Les attendus du dernier jugement concernent la jeune fille de 15 ans et l'un de ses clients, âgé de 35 ans. "Mais la décision laisse entendre que la juge a privilégié une réparation qui aidera la jeune fille à comprendre que le véritable ‘dommage’ qu'elle a subi est celui d'avoir été lésée dans sa dignité de femme", écrit le Corriere della Sera.
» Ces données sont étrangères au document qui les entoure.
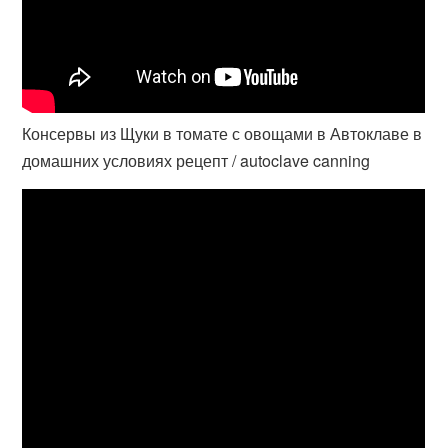
Консервы из Щуки в томате с овощами в Автоклаве в
домашних условиях рецепт / autoclave canning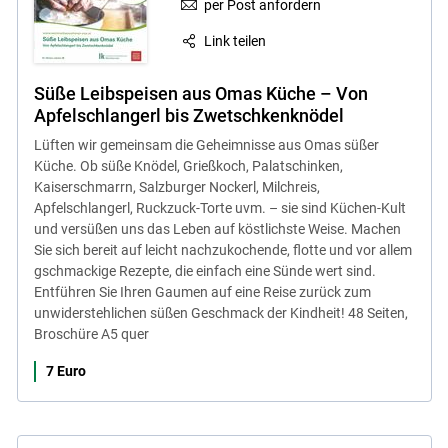
per Post anfordern
Link teilen
Süße Leibspeisen aus Omas Küche – Von
Apfelschlangerl bis Zwetschkenknödel
Lüften wir gemeinsam die Geheimnisse aus Omas süßer
Küche. Ob süße Knödel, Grießkoch, Palatschinken,
Kaiserschmarrn, Salzburger Nockerl, Milchreis,
Apfelschlangerl, Ruckzuck-Torte uvm. – sie sind Küchen-Kult
und versüßen uns das Leben auf köstlichste Weise. Machen
Sie sich bereit auf leicht nachzukochende, flotte und vor allem
gschmackige Rezepte, die einfach eine Sünde wert sind.
Entführen Sie Ihren Gaumen auf eine Reise zurück zum
unwiderstehlichen süßen Geschmack der Kindheit! 48 Seiten,
Broschüre A5 quer
7 Euro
La stratégie de la juge Paola Di Nicola a été applaudie par ses consoeurs et confrères... Comme Ada Lucia de Cesaris, avocate à Milan qui la salue d'un : "Bravo #PaoladiNicola, juge intelligente et attentive. Qui veut éveiller la conscience d'une adolescente de 15 ans par la culture".
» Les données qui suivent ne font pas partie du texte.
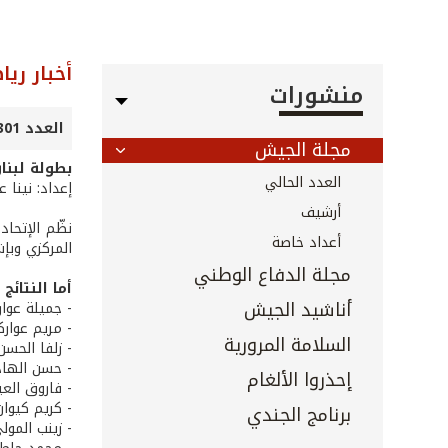
أخبار ريا
منشورات
العدد 301 - تموز 2010
مجلة الجيش
بطولة لبنا
العدد الحالي
إعداد: نينا 
أرشيف
نظّم الإتحاد
أعداد خاصة
المركزي وبإ
مجلة الدفاع الوطني
أما النتائج
أناشيد الجيش
- جميلة عوار
- مريم عوارك
السلامة المرورية
- زلفا الحسن
- حسن الهادي
إحذروا الألغام
- فاروق العير
- كريم كيوان
برنامج الجندي
- زينب المول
Brava #PaoladiNicola, giudice intelligente e attento. Alla 15enne serve cultura e coscienza di se @Corriere #Ferrarella
— ada lucia de cesaris (@AdalucDe) 23 septembre 2016
Il eut été préférable que la juge fasse lire ces livres au client
Adriana Cavarero, philosophe, féministe
Mais d'autres font la fine bouche face à un goût d'inachevé. Dans ses colonnes, le quotidien italien Corriere della Sera demande également son avis à Adriana Cavarero, philosophe fémininiste, auteure de "Nonobstant Platon", l'un des ouvrages que l'accusé devra procurer à sa victime.
"Il eut été préférable que la juge fasse lire ces livres au client", a réagi Mme Cavarero qui est professeure de philosophie à l'université de Vérone. "L'adolescente n'a pas l'âge de la réflexion. Le choix revendiqué de se prostituer est une liberté illusoire. Ce que lui a été fait est beaucoup plus grave: un adulte qui, consciemment, achète du sexe à une mineure", a-t-elle estimé. Pour le condamné en revanche, dit-elle, "c'est un livre pas difficile, sur les racines culturelles de la dégradation du féminin : une critique ironique des stéréotypes qui les sous-tendent. Cela servirait bien à ce client qui devrait désormais se doter d'une mentalité qui les rejette." Et de conclure : "Cette décision a cependant de l'épaisseur. Elle est une provocation sur le plan symbolique. On peut être d'accord ou pas, en tout cas elle stimule une pensée critique."